DINO-Tracker: Taming DINO for Self-Supervised Point Tracking in a Single Video
This work addresses video tracking challenges for computer vision applications, offering an incremental improvement by integrating existing DINO features with test-time training.
The paper tackles the problem of long-term dense tracking in video by introducing DINO-Tracker, a framework that combines test-time training with pre-trained DINO-ViT features, achieving state-of-the-art results on benchmarks and outperforming self-supervised methods while being competitive with supervised trackers.

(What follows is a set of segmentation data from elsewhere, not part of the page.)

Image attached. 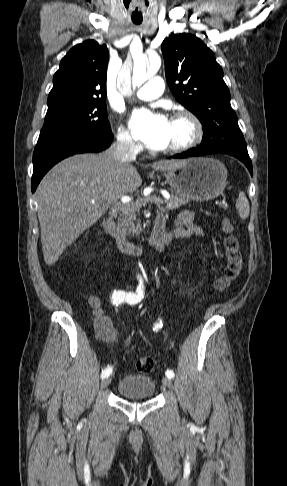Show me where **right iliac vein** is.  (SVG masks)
<instances>
[{
  "instance_id": "obj_1",
  "label": "right iliac vein",
  "mask_w": 287,
  "mask_h": 486,
  "mask_svg": "<svg viewBox=\"0 0 287 486\" xmlns=\"http://www.w3.org/2000/svg\"><path fill=\"white\" fill-rule=\"evenodd\" d=\"M111 383V378L110 377H106L102 380L101 382V388H106L109 386V384Z\"/></svg>"
}]
</instances>
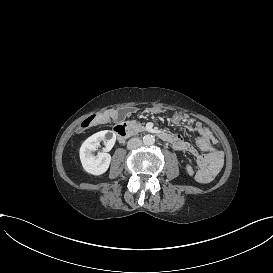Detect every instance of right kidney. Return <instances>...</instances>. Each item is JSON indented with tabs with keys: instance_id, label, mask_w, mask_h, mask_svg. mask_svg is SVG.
<instances>
[{
	"instance_id": "ca27d5eb",
	"label": "right kidney",
	"mask_w": 273,
	"mask_h": 273,
	"mask_svg": "<svg viewBox=\"0 0 273 273\" xmlns=\"http://www.w3.org/2000/svg\"><path fill=\"white\" fill-rule=\"evenodd\" d=\"M105 142V151H109L116 142V135L111 130L97 132L90 136L80 148V160L84 170L93 176L105 174L111 163V155L104 152L94 154L100 142Z\"/></svg>"
}]
</instances>
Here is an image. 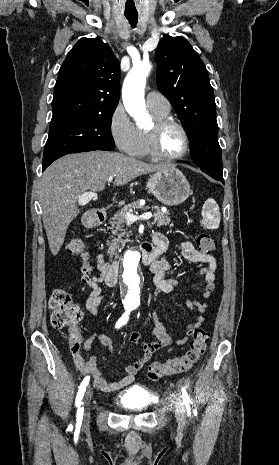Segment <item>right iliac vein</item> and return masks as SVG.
Listing matches in <instances>:
<instances>
[{"label": "right iliac vein", "instance_id": "right-iliac-vein-1", "mask_svg": "<svg viewBox=\"0 0 279 465\" xmlns=\"http://www.w3.org/2000/svg\"><path fill=\"white\" fill-rule=\"evenodd\" d=\"M91 400V391L88 390L85 394V397H84V405L87 407L89 405V402ZM89 419H90V413L88 410L85 411L84 413V419H83V423L86 425L89 423Z\"/></svg>", "mask_w": 279, "mask_h": 465}]
</instances>
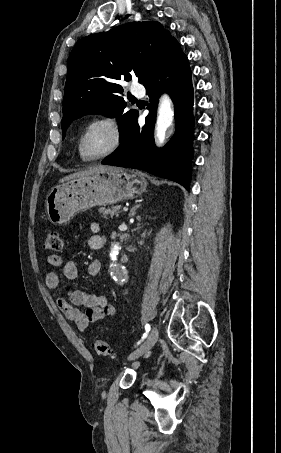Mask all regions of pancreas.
<instances>
[{"label":"pancreas","mask_w":281,"mask_h":453,"mask_svg":"<svg viewBox=\"0 0 281 453\" xmlns=\"http://www.w3.org/2000/svg\"><path fill=\"white\" fill-rule=\"evenodd\" d=\"M119 208L120 206H113V208H105V206H101L99 210L100 212H102V216H104V218H107V216H111V218H113L114 214H116V216H119Z\"/></svg>","instance_id":"pancreas-1"}]
</instances>
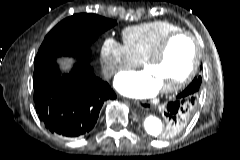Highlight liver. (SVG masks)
<instances>
[{
  "label": "liver",
  "mask_w": 240,
  "mask_h": 160,
  "mask_svg": "<svg viewBox=\"0 0 240 160\" xmlns=\"http://www.w3.org/2000/svg\"><path fill=\"white\" fill-rule=\"evenodd\" d=\"M58 60L60 61L63 69L69 71L71 64L73 62L72 59H67V58H58Z\"/></svg>",
  "instance_id": "liver-1"
}]
</instances>
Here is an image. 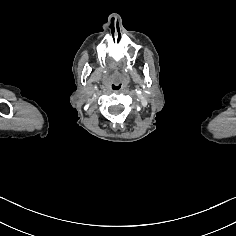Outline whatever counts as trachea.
Instances as JSON below:
<instances>
[{
	"instance_id": "trachea-1",
	"label": "trachea",
	"mask_w": 236,
	"mask_h": 236,
	"mask_svg": "<svg viewBox=\"0 0 236 236\" xmlns=\"http://www.w3.org/2000/svg\"><path fill=\"white\" fill-rule=\"evenodd\" d=\"M112 89H113V91H114V92H116V93H117V92H119V91H120V89H121V88H120V86H119V85H117V84H116V85H114V86H113V88H112Z\"/></svg>"
}]
</instances>
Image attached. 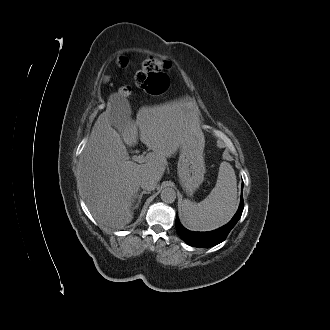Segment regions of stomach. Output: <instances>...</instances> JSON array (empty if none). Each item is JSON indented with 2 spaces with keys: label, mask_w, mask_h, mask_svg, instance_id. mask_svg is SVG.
Here are the masks:
<instances>
[{
  "label": "stomach",
  "mask_w": 330,
  "mask_h": 330,
  "mask_svg": "<svg viewBox=\"0 0 330 330\" xmlns=\"http://www.w3.org/2000/svg\"><path fill=\"white\" fill-rule=\"evenodd\" d=\"M203 149L204 146L198 143H185L180 147L178 177L188 195L194 194L204 180L206 168Z\"/></svg>",
  "instance_id": "0dacf381"
}]
</instances>
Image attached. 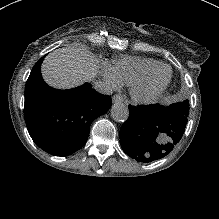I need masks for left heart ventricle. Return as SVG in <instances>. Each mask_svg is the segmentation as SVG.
Returning <instances> with one entry per match:
<instances>
[{"instance_id": "obj_1", "label": "left heart ventricle", "mask_w": 219, "mask_h": 219, "mask_svg": "<svg viewBox=\"0 0 219 219\" xmlns=\"http://www.w3.org/2000/svg\"><path fill=\"white\" fill-rule=\"evenodd\" d=\"M167 73L165 71H160L152 78V86H160L166 79Z\"/></svg>"}]
</instances>
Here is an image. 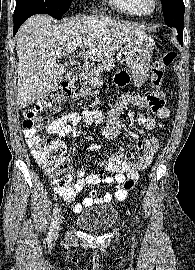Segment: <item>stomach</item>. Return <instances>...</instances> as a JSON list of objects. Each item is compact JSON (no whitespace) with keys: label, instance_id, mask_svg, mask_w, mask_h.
<instances>
[{"label":"stomach","instance_id":"1","mask_svg":"<svg viewBox=\"0 0 195 270\" xmlns=\"http://www.w3.org/2000/svg\"><path fill=\"white\" fill-rule=\"evenodd\" d=\"M155 42L147 34L135 35L124 46V57L131 71L134 84L141 86L149 76L150 59L153 55ZM93 86H101L99 76L90 79Z\"/></svg>","mask_w":195,"mask_h":270}]
</instances>
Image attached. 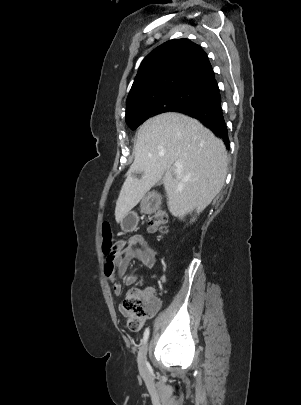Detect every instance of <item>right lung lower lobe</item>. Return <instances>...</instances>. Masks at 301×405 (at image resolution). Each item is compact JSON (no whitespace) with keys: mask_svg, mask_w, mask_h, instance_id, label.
Masks as SVG:
<instances>
[{"mask_svg":"<svg viewBox=\"0 0 301 405\" xmlns=\"http://www.w3.org/2000/svg\"><path fill=\"white\" fill-rule=\"evenodd\" d=\"M175 112L198 119L205 127L221 138L227 148L229 147L228 129L223 117L219 92L207 102L183 107Z\"/></svg>","mask_w":301,"mask_h":405,"instance_id":"obj_1","label":"right lung lower lobe"}]
</instances>
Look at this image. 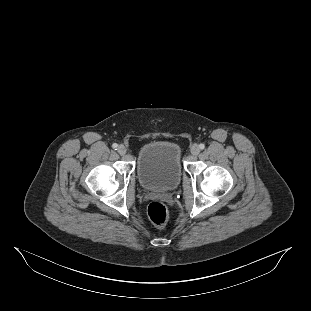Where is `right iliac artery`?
I'll return each instance as SVG.
<instances>
[{
    "mask_svg": "<svg viewBox=\"0 0 311 311\" xmlns=\"http://www.w3.org/2000/svg\"><path fill=\"white\" fill-rule=\"evenodd\" d=\"M112 147H113L114 149H116V148L118 147V144L114 143V144L112 145Z\"/></svg>",
    "mask_w": 311,
    "mask_h": 311,
    "instance_id": "right-iliac-artery-1",
    "label": "right iliac artery"
}]
</instances>
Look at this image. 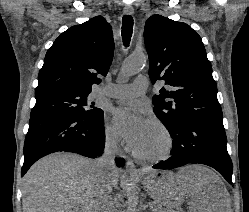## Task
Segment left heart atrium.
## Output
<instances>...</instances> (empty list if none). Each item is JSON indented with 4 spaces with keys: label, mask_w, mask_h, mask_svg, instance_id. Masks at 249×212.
Returning <instances> with one entry per match:
<instances>
[{
    "label": "left heart atrium",
    "mask_w": 249,
    "mask_h": 212,
    "mask_svg": "<svg viewBox=\"0 0 249 212\" xmlns=\"http://www.w3.org/2000/svg\"><path fill=\"white\" fill-rule=\"evenodd\" d=\"M112 121L118 136L131 151L137 152L147 121L141 115L126 107L114 108L112 110Z\"/></svg>",
    "instance_id": "obj_1"
}]
</instances>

We present DINO-Tracker -- a new framework for long-term dense tracking in video. The pillar of our approach is combining test-time training on a single video, with the powerful localized semantic features learned by a pre-trained DINO-ViT model. Specifically, our framework simultaneously adopts DINO's features to fit to the motion observations of the test video, while training a tracker that directly leverages the refined features. The entire framework is trained end-to-end using a combination of self-supervised losses, and regularization that allows us to retain and benefit from DINO's semantic prior. Extensive evaluation demonstrates that our method achieves state-of-the-art results on known benchmarks. DINO-tracker significantly outperforms self-supervised methods and is competitive with state-of-the-art supervised trackers, while outperforming them in challenging cases of tracking under long-term occlusions.